**** PAGE EXTRACT

In his regular column for the Hereford Times, North Herefordshire MP Bill Wiggin reflects on measures to combat coronavirus, and the block on building new homes in parts of his constituency

WE cannot underestimate the blight of the coronavirus, and because a vaccine is still not available we are seeing real suffering.

Not only to individuals, lonely or struggling but also to businesses and entrepreneurs.

When ministers decided to close pubs an hour early to reduce the risk of infection it seemed draconian and ineffective.

This curtailing of freedoms is against all my instincts as a Conservative, but the measures were designed to save lives and they have had a huge impact.

It is now apparent that the Government’s scientific advisers had pressed for a full lock down once again.

So, while the restrictions are unwanted, it is clear that the Government is trying to keep businesses open while attempting to minimise the spread of this virus.

Businesses across North Herefordshire have benefited from more than £83.5 million worth of loans since the start of the coronavirus outbreak.

This includes 1,990 Bounce Back Loans – 100 per cent government-backed loans which are interest-free for the first 12 months – worth £58.9 million.

********
**** THE DATA

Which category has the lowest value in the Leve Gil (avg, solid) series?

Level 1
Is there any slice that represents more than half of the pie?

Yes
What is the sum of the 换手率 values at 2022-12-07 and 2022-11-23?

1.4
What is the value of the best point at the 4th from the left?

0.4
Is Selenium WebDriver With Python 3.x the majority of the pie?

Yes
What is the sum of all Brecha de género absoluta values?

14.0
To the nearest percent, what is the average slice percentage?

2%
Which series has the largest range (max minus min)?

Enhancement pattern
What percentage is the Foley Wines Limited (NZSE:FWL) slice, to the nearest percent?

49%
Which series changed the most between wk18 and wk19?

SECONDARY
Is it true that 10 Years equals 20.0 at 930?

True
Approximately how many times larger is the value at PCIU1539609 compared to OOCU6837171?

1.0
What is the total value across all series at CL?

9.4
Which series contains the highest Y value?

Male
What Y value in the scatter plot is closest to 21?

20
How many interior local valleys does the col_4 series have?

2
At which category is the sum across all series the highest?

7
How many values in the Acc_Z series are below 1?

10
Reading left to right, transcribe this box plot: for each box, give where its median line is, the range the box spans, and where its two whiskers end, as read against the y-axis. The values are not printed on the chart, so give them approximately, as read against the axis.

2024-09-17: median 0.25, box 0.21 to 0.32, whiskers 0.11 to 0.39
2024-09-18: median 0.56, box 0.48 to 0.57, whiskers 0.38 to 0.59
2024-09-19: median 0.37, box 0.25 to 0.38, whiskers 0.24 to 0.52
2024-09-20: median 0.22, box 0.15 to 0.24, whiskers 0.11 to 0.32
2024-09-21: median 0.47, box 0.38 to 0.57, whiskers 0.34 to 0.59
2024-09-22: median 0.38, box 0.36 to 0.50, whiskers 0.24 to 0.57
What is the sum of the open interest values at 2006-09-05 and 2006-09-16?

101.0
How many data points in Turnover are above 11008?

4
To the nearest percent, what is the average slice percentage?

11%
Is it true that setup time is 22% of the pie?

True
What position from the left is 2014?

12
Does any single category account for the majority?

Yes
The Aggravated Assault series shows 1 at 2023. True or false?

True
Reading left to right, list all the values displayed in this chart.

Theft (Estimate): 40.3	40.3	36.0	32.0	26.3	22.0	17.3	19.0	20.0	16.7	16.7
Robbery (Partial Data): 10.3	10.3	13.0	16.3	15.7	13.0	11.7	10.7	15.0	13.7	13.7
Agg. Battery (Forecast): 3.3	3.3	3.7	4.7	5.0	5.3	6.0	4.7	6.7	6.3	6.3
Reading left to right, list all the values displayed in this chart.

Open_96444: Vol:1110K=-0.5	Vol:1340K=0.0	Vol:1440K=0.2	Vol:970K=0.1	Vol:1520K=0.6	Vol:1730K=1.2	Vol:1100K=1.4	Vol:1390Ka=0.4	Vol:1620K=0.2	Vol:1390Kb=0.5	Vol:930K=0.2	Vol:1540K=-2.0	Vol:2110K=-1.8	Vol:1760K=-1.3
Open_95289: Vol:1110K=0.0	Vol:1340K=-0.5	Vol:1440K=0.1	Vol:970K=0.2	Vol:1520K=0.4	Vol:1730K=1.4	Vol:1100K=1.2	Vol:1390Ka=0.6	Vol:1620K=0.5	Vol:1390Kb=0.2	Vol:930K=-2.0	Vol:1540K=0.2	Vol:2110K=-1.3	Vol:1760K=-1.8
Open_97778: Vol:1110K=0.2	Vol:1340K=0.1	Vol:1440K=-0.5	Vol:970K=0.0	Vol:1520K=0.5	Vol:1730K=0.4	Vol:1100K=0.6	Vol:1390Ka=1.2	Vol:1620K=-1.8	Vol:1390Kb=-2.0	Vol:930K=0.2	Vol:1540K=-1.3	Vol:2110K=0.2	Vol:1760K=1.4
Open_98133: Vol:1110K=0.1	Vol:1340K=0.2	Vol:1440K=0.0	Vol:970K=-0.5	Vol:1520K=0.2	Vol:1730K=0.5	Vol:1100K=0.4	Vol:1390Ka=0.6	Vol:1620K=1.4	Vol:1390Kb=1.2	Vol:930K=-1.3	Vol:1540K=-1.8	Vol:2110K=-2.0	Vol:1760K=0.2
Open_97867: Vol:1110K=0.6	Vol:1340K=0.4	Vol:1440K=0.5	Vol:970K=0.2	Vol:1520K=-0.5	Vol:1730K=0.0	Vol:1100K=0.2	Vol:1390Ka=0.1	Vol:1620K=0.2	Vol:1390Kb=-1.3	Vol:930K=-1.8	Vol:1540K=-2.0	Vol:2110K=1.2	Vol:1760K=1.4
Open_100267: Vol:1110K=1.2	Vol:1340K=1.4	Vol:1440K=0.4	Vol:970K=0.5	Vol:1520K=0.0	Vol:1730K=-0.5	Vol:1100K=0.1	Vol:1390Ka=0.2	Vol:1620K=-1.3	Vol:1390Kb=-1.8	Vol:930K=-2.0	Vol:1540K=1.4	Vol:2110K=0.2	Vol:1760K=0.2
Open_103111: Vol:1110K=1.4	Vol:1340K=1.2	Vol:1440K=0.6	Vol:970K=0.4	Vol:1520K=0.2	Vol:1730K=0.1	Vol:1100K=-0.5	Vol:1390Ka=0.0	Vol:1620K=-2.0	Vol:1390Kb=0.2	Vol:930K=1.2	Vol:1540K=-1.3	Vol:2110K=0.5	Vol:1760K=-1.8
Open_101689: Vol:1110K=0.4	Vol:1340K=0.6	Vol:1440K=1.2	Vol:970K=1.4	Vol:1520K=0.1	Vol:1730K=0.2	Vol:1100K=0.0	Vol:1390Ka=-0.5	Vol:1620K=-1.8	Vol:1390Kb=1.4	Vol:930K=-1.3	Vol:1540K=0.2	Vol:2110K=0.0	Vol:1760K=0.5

********

▶ **WORK INSTRUCTION**: According to the column on coronavirus measures, how many Bounce Back Loans went to businesses in North Herefordshire, and what were they worth?

▶ **RESPONSE TO THIS TASK**: There were 1,990 Bounce Back Loans, worth £58.9 million.